*Directions*. Could you rewrite the records below with "Nữ Oa" changed to "Nuwa" wherever it appears, keeping everything else the same and leaving out the pictures?
+===+
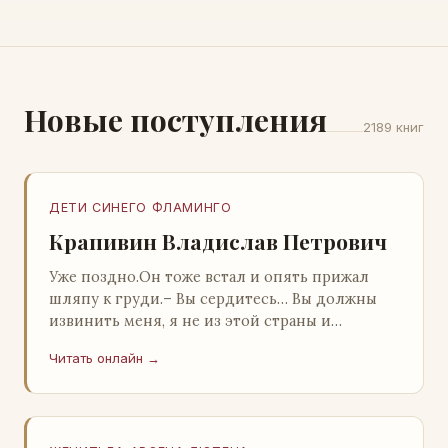
Новые поступления
2189 книг
ДЕТИ СИНЕГО ФЛАМИНГО
Крапивин Владислав Петрович
Уже поздно.Он тоже встал и опять прижал
шляпу к груди.– Вы сердитесь… Вы должны
извинить меня, я не из этой страны и
невольно могу нарушить какие-то обычаи. Но
Читать онлайн →
прошу: выс…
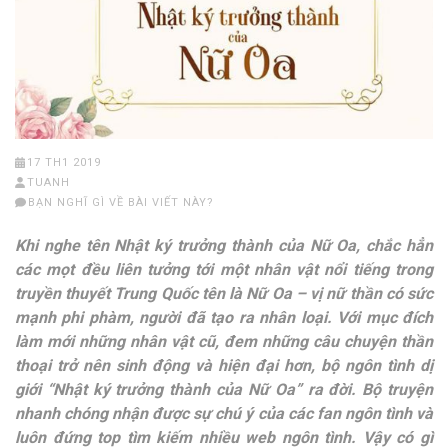
17 TH1 2019
TUANH
BẠN NGHĨ GÌ VỀ BÀI VIẾT NÀY?
Khi nghe tên Nhật ký trưởng thành của Nữ Oa, chắc hẳn
các mọt đều liên tưởng tới một nhân vật nổi tiếng trong
truyền thuyết Trung Quốc tên là Nữ Oa – vị nữ thần có sức
mạnh phi phàm, người đã tạo ra nhân loại. Với mục đích
làm mới những nhân vật cũ, đem những câu chuyện thần
thoại trở nên sinh động và hiện đại hơn, bộ ngôn tình dị
giới “Nhật ký trưởng thành của Nữ Oa” ra đời. Bộ truyện
nhanh chóng nhận được sự chú ý của các fan ngôn tình và
luôn đứng top tìm kiếm nhiều web ngôn tình. Vậy có gì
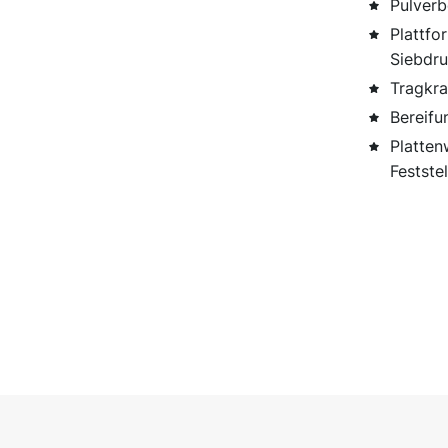
Pulverb
Plattfo
Siebdr
Tragkra
Bereifu
Platten
Feststel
+===+
*Result of this task*.
Новые поступления
2189 книг
ДЕТИ СИНЕГО ФЛАМИНГО
Крапивин Владислав Петрович
Уже поздно.Он тоже встал и опять прижал
шляпу к груди.– Вы сердитесь… Вы должны
извинить меня, я не из этой страны и
невольно могу нарушить какие-то обычаи. Но
Читать онлайн →
прошу: выс…
17 TH1 2019
TUANH
BẠN NGHĨ GÌ VỀ BÀI VIẾT NÀY?
Khi nghe tên Nhật ký trưởng thành của Nuwa, chắc hẳn
các mọt đều liên tưởng tới một nhân vật nổi tiếng trong
truyền thuyết Trung Quốc tên là Nuwa – vị nữ thần có sức
mạnh phi phàm, người đã tạo ra nhân loại. Với mục đích
làm mới những nhân vật cũ, đem những câu chuyện thần
thoại trở nên sinh động và hiện đại hơn, bộ ngôn tình dị
giới “Nhật ký trưởng thành của Nuwa” ra đời. Bộ truyện
nhanh chóng nhận được sự chú ý của các fan ngôn tình và
luôn đứng top tìm kiếm nhiều web ngôn tình. Vậy có gì
Pulverb
Plattfo
Siebdr
Tragkra
Bereifu
Platten
Feststel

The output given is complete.